USS Columbus (CG-12)


USS Columbus (CG-12) 1974

From the "Dictionary of American Naval Fighting Ships," (1963) Vol. 2, p.150.

Displacement: 13,600 t. Length: 674'11" Beam: 70'10" Draft: 26'5" Speed: 32.6 k. Complement: 1,902 Armament: 9 8"; 12 5" Class: BALTIMORE

The third COLUMBUS (CA-74) was launched 30 November 1944 by Bethlehem Steel Co., Quincy, Mass.; sponsored by Mrs. E. G. Meyers; and commissioned 8 June 1945, Captain A. Hobbs in command. Joining the Pacific Fleet, COLUMBUS reached Tsingtao China, 13 January 1946 for occupation duty. On 1 April, she helped to sink 24 Japanese submarines, prizes of war, and next day sailed for San Pedro, Calif. For the remainder of the year, she operated in west coast waters, then made a second Far Eastern cruise from 15 January to 12 June 1947. After west coast operations and an overhaul at Puget Sound Naval Shipyard, COLUMBUS cleared Bremerton 12 April 1948 to join the Atlantic Fleet, arriving at Norfolk, Va., 19 May. COLUMBUS made two cruises as flagship of Commander-in-Chief, Naval Forces, Eastern Atlantic and Mediterranean, from 13 September 1948 to 15 December 1949 and from 12 June 1950 to 5 October 1951, and one as flagship of Supreme Allied Commander, Atlantic, during parts of NATO Operation "Mainbrace" from 25 August to 29 September 1952. She cruised in the Mediterranean from October 1952 through January 1953, serving part of that time as flagship of the 6th Fleet. Now flagship of Cruiser Division 6, she returned to the Mediterranean from September 1954 to January 1955. Between deployments, COLUMBUS received necessary overhauls and carried out training operations along the east coast and in the Caribbean. Reassigned to the Pacific Fleet, COLUMBUS cleared Boston 8 November 1955 for Long Beach, Calif., where she arrived 2 December. Just a month later, on 5 January 1956, she sailed for Yokosuka, Japan, and operated with the 7th Fleet until she returned to Long Beach 8 July.
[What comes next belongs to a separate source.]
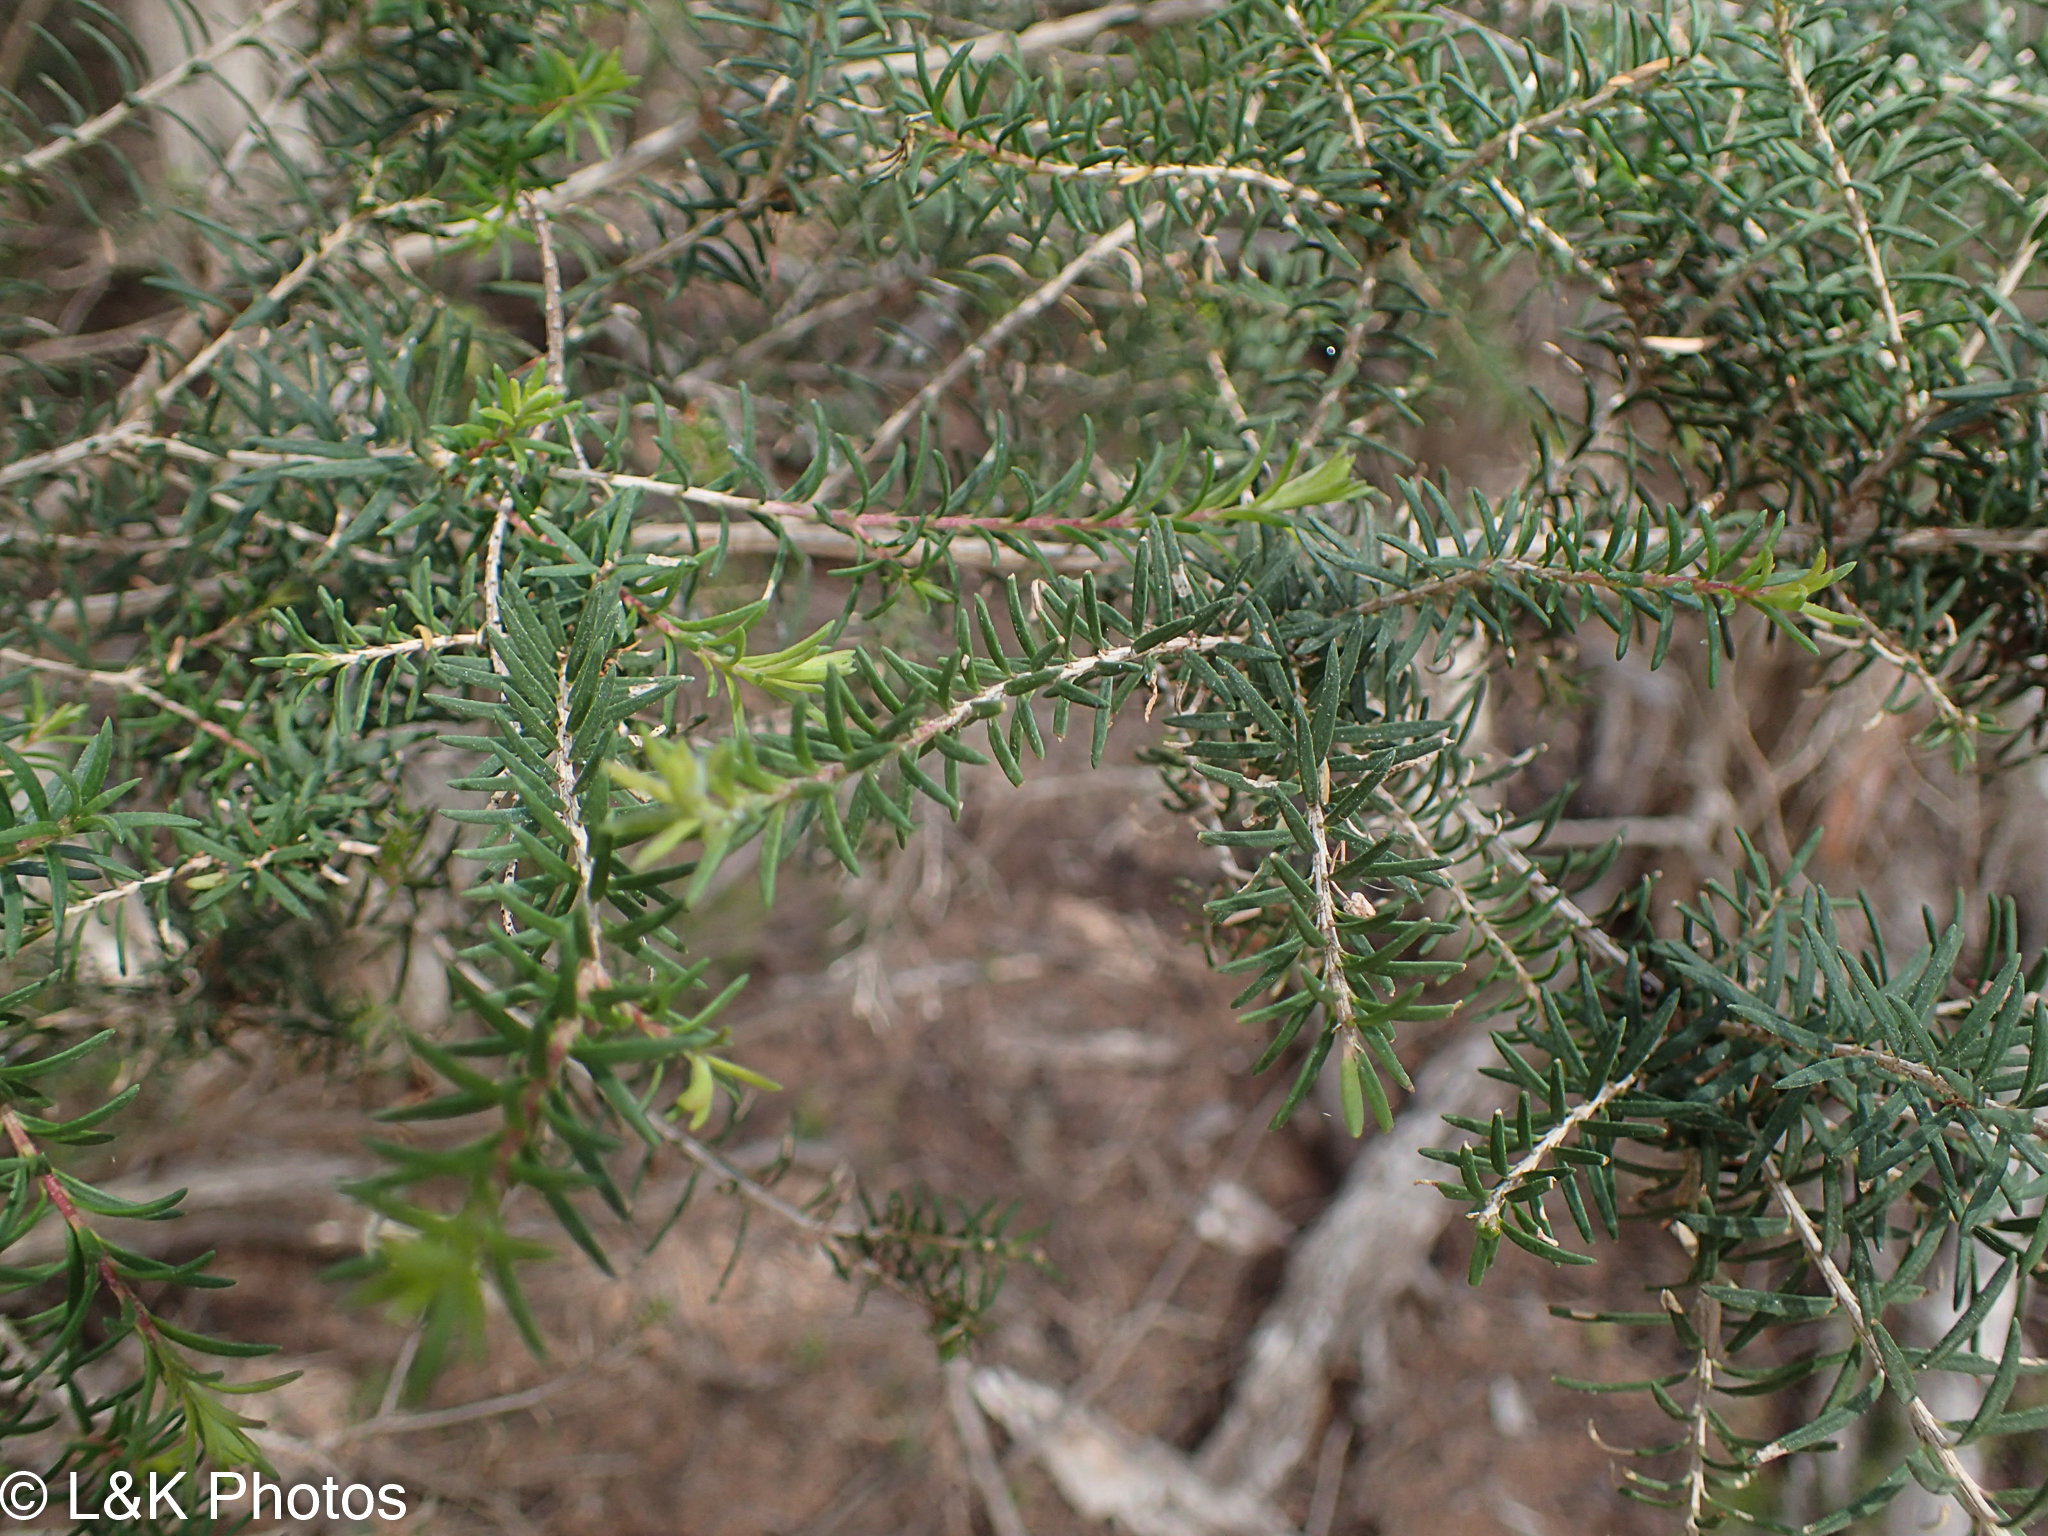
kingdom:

COLUMBUS made two more cruises to the Far East in 1957 and 1958. During the late summer of 1958, her presence was a reminder of American strength and interest as she patrolled the Taiwan Straits during the crisis brought on by the renewed shelling of the offshore islands by the Chinese Communists. On 8 May 1959, COLUMBUS went out of commission at Puget Sound Naval Shipyard to begin her conversion to a guided missile cruiser, and she was reclassified CG-12, 30 September 1959.

Recommissioned as CG-12 on 1 December 1962, she was the second of a class of three guided missile cruisers that included ALBANY (CG-10) and CHICAGO (CG-11). The three had Talos fore and aft and Tartar port and starboard of the bridge superstructure. Asroc amidships completed the missile suite, while six anti-submarine torpedo tubes were added in 1968. Two open 5-inch/38 guns were added later at the insistence of President Kennedy after he witnessed a Terrier missile (from another ship) fail to down an aerial target drone. All but COLUMBUS were modernized in 1970 and it was this that lead to her being the first of the class to be laid up.

Decommissioned on 31 January 1975, she was stricken on 9 August 1976, sold on 3 October 1977 and broken up. "Conway's All The World's Fighting Ships, 1947-1995," .578. K. Jack Bauer and Stephen S. Roberts, "Register of Ships of the U.S. Navy, 1775-1990," p.155. "Jane's Fighting Ships, 1975-76," p.444.